Two hundreds miles above Central Asia, the skies are visibly calmer as polar mesospheric clouds are captured on film. While the earth is still shrouded in darkness, the clouds are illuminated by the first streaks of sunlight (courtesy of NASA)

Calendari e nuvole rosa su questo mattino di fine anno.
Un sole arancio da risveglio da savana sui tetti lividi di una città che dorme senza scampo, col ghiaccio a terra e la neve a pochi chilometri, sui rami spogliati da un inverno inclemente e due cuffiette nelle orecchie che concilierebbero piu` il sonno che un inizio di giornata di lavoro.
Il cielo si tinge di rosa, colora le finestre e i cavalcavia, la lattuga oltre i guard-rails, le scavatrici lasciate a dormire lungo la strada.

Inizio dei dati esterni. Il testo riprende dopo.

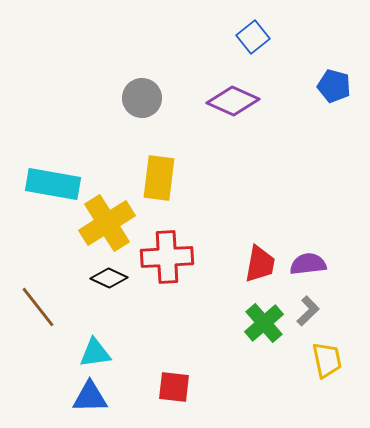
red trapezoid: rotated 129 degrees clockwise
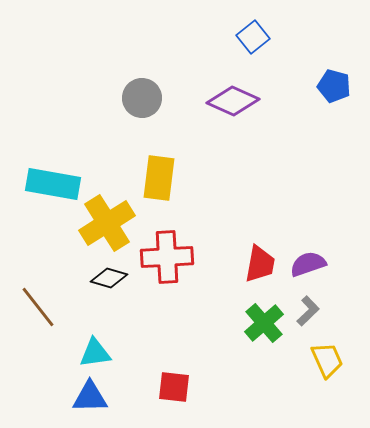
purple semicircle: rotated 12 degrees counterclockwise
black diamond: rotated 9 degrees counterclockwise
yellow trapezoid: rotated 12 degrees counterclockwise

Dura qualche minuto questo silenzio e questa magia, poi tutto torna normale, come se te lo fossi sognato e il sole, un miracolo, inonda tutto, come fosse sempre stato lì.
Lì a guardare tutto.
Il mondo, i conflitti, le bombe, i morti ammazzati, le auto accartocciate, gli addobbi natalizi, i libri sul comodino, i corpi nudi di chi si ama e i corpi denudati dalla povertà e dalla morte.
Le cose tutte insieme, sparpagliate come in una soffitta, come un riassunto strampalato, fatto di immagini, di gol, di tacchi a spillo, di elezioni, di striscia di gaza, di into the wild, di finestrini appannati, di pagine scritte fitte, di mani troppo spesso dimenticate.
E avremo un secondo in più domani. Lo hanno stabilito senza chiederci il permesso.
E giù retorica sul valore di un secondo.
Che vale davvero un secondo. Non un primo, nè un dessert.
Vale quanto una parola detta piano, senza fretta. Che duri il tempo giusto e che significhi tutto il suo significato, pieno, senza risparmiarsi.
Vi auguro quella parola.
Quella che volete.
Ché si muore un po’ quando qualcosa finisce e gli occhi pieni di lacrime illuminano ancora di più la vista di un sole inatteso.
Io prendo il sole. Lo prendo per mano, lo infilo nei calzettoni. Fin quando ce n’è.